5. Il résulte de ces dispositions qu'aussi longtemps que la personne condamnée n'a pas obtenu de la juridiction qui a prononcé la condamnation pénale le relèvement de sa peine d'interdiction du territoire, l'autorité administrative est tenue de pourvoir à son exécution en édictant à son encontre une décision motivée fixant son pays de destination, sous réserve qu'une telle décision n'expose pas l'intéressé à être éloigné à destination d'un pays dans lequel sa vie ou sa liberté serait menacée, ou d'un pays où elle serait exposée à des traitements contraires aux stipulations de l'article 3 de la convention européenne de sauvegarde des droits de l'homme et des libertés fondamentales.

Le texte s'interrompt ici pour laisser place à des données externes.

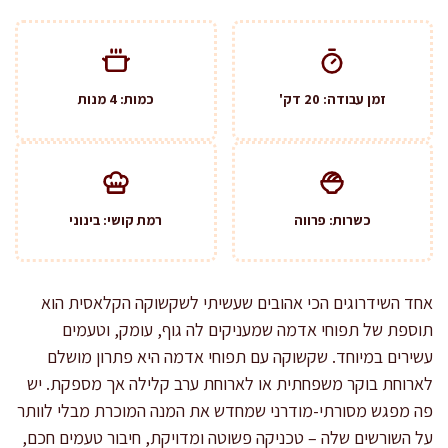
זמן עבודה: 20 דק'
כמות: 4 מנות
כשרות: פרווה
רמת קושי: בינוני
אחד השידרוגים הכי אהובים שעשיתי לשקשוקה הקלאסית הוא
תוספת של תפוחי אדמה שמעניקים לה גוף, עומק, וטעמים
עשירים במיוחד. שקשוקה עם תפוחי אדמה היא פתרון מושלם
לארוחת בוקר משפחתית או לארוחת ערב קלילה אך מספקת. יש
פה מפגש מסורתי-מודרני שמחדש את המנה המוכרת מבלי לוותר
על השורשים שלה – טכניקה פשוטה ומדויקת, חיבור טעמים חכם,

6. En l'espèce, le requérant qui n'a jamais sollicité l'asile en France n'établit pas risquer de subir des traitements contraires aux stipulations de l'article 3 de la convention européenne de sauvegarde des droits de l'homme et des libertés fondamentales en cas de retour dans son pays d'origine. S'il soutient qu'il a introduit une demande d'asile en Allemagne, il ne l'établit pas. Par suite, le préfet de l'Essonne pouvait, sans entacher sa décision d'une erreur manifeste dans l'appréciation de ses conséquences sur la situation personnelle de M. C, fixer le pays dont M. C à la nationalité, comme pays de destination. Le moyen tiré de l'erreur manifeste d'appréciation ne peut qu'être écarté.

7. Il résulte de tout ce qui précède que la requête de M. C doit être rejetée en toutes ses conclusions.

D E C I D E :

Article 1er : La requête de M. C est rejetée.

Article 2 : Le présent jugement sera notifié à M. A C et au préfet de l'Essonne.

Jugement rendu en audience publique le 1er septembre 2022.

Le magistrat désigné,La greffière

D. DT. RENE-LOUIS-ARTHUR

La République mande et ordonne au préfet de l'Essonne en ce qui le concerne, et à tous commissaires de justice à ce requis en ce qui concerne les voies de droit commun, contre les parties privées, de pourvoir à l'exécution de la présente décision.